O Seminário do Fórum Mudanças Climáticas e Justiça Social termina amanhã, sábado, 4, com apresentação de indicativos de ações das entidades participantes, por estados, e uma manifestação no centro da cidade.

Saiba mais sobre a exploração do gás de xisto

Fracking é o método não convencional altamente poluente para exploração de petróleo e gás de xisto (shale gas) que o governo brasileiro quer implantar no Brasil, sem nenhuma consulta à sociedade, aos prefeitos e vereadores, integrantes dos movimentos social e ambientalista, povos indígenas ou comunidades tradicionais.

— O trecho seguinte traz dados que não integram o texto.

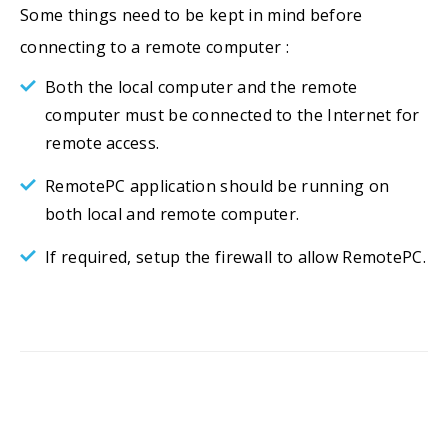
Some things need to be kept in mind before
connecting to a remote computer :
Both the local computer and the remote
computer must be connected to the Internet for
remote access.
RemotePC application should be running on
both local and remote computer.
If required, setup the firewall to allow RemotePC.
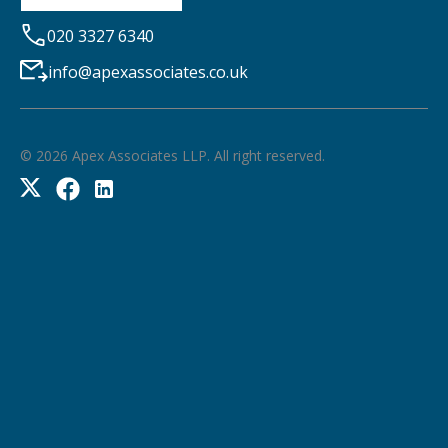
020 3327 6340
info@apexassociates.co.uk
©
2026
Apex Associates LLP. All right reserved.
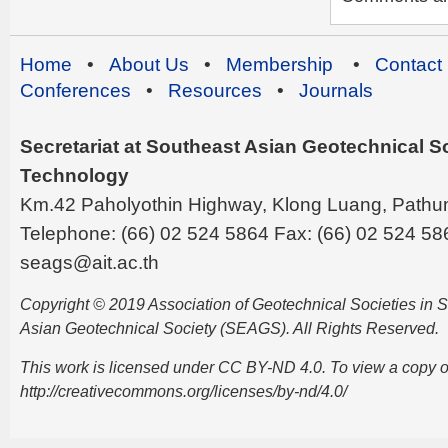
Home
•
About Us
•
Membership
•
Contact
Conferences
•
Resources
•
Journals
Secretariat at Southeast Asian Geotechnical Soc
Technology
Km.42 Paholyothin Highway, Klong Luang, Pathu
Telephone: (66) 02 524 5864 Fax: (66) 02 524 58
seags@ait.ac.th
Copyright © 2019 Association of Geotechnical Societies in
Asian Geotechnical Society (SEAGS). All Rights Reserved.
This work is licensed under CC BY-ND 4.0. To view a copy of t
http://creativecommons.org/licenses/by-nd/4.0/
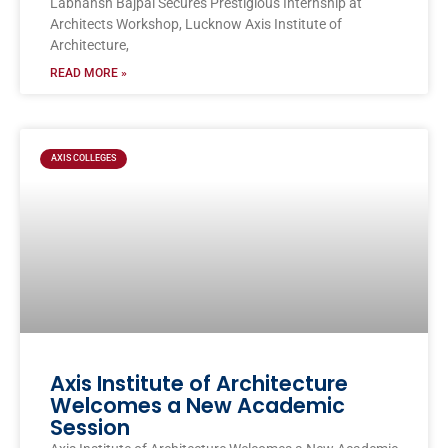
Labhansh Bajpai Secures Prestigious Internship at
Architects Workshop, Lucknow Axis Institute of
Architecture,
READ MORE »
AXIS COLLEGES
Axis Institute of Architecture
Welcomes a New Academic
Session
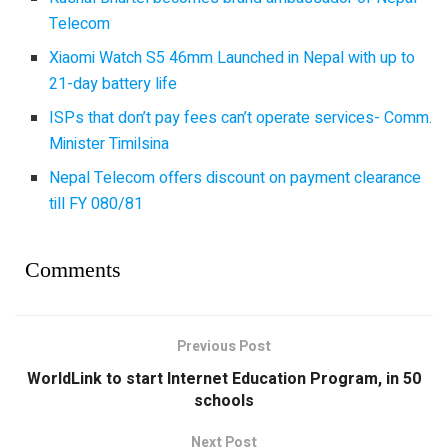
Telecom
Xiaomi Watch S5 46mm Launched in Nepal with up to
21-day battery life
ISPs that don’t pay fees can’t operate services- Comm.
Minister Timilsina
Nepal Telecom offers discount on payment clearance
till FY 080/81
Comments
Previous Post
WorldLink to start Internet Education Program, in 50
schools
Next Post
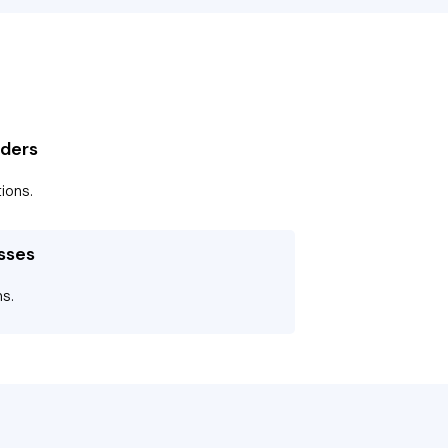
iders
ions.
sses
ms.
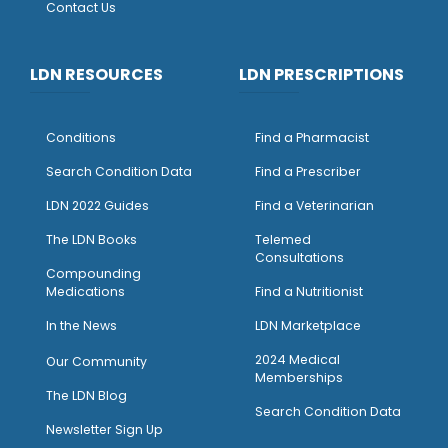
Contact Us
LDN RESOURCES
LDN PRESCRIPTIONS
Conditions
Find a Pharmacist
Search Condition Data
Find a Prescriber
LDN 2022 Guides
Find a Veterinarian
The LDN Books
Telemed
Consultations
Compounding
Medications
Find a Nutritionist
I
n the News
LDN Marketplace
2024 Medical
Our Community
Memberships
The LDN Blog
Search Condition Data
Newsletter Sign Up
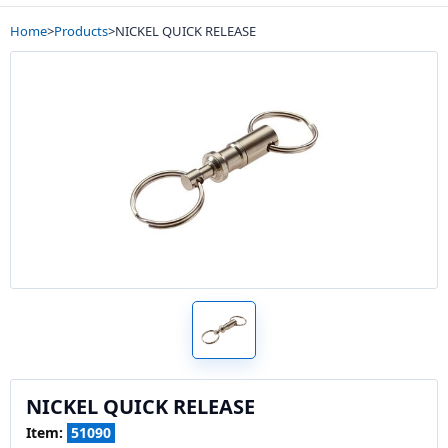
Home
>
Products
>
NICKEL QUICK RELEASE
NICKEL QUICK RELEASE
Item:
51090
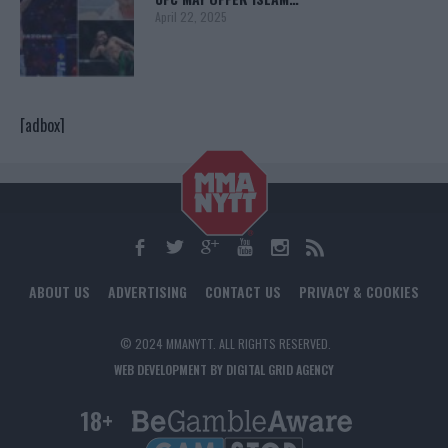
April 22, 2025
[adbox]
ABOUT US
ADVERTISING
CONTACT US
PRIVACY & COOKIES
© 2024 MMANYTT. ALL RIGHTS RESERVED.
WEB DEVELOPMENT BY DIGITAL GRID AGENCY
18+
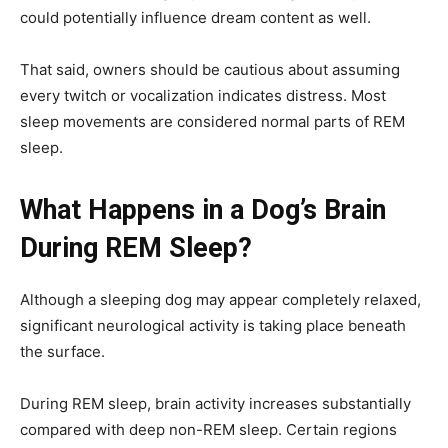
could potentially influence dream content as well.
That said, owners should be cautious about assuming
every twitch or vocalization indicates distress. Most
sleep movements are considered normal parts of REM
sleep.
What Happens in a Dog’s Brain
During REM Sleep?
Although a sleeping dog may appear completely relaxed,
significant neurological activity is taking place beneath
the surface.
During REM sleep, brain activity increases substantially
compared with deep non-REM sleep. Certain regions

No processo são injetados milhões de litros de água, toneladas de areia e um coquetel com mais de 600 produtos químicos para fraturar, quebrar o folhelho pirobetuminoso para liberar o gás metano. Muitos destes produtos são tóxicos, cancerígenos e radioativos. Parte do fluído volta para a superfície pela tubulação e chega às areias de rejeito; outra parte fica no subsolo e percola (sobe) através de microfraturas da rocha até à superfície e também atinge os aquíferos e lençóis freáticos, contaminando o solo e o ar junto com o metano liberado.

Pelo menos 372 cidades em 15 estados podem ser impactadas pela exploração pelo método FRACKING, isto porque a Agência Nacional de Petróleo, Gás Natural e Biocombustíveis (ANP) já vendeu blocos em várias rodadas de licitações. Destes 15 Estados, o Ministério Público Federal, sensibilizado pela COESUS e parceiros sobre os riscos ambientais, econômicos e sociais, conseguiram suspender liminarmente os efeitos dos leilões em seis. Os demais estados estão à mercê do FRACKING. A contaminação se dá num raio de até 80 quilômetros de cada poço perfurado, provocando um rastro de destruição e contaminação nas cidades vizinhas.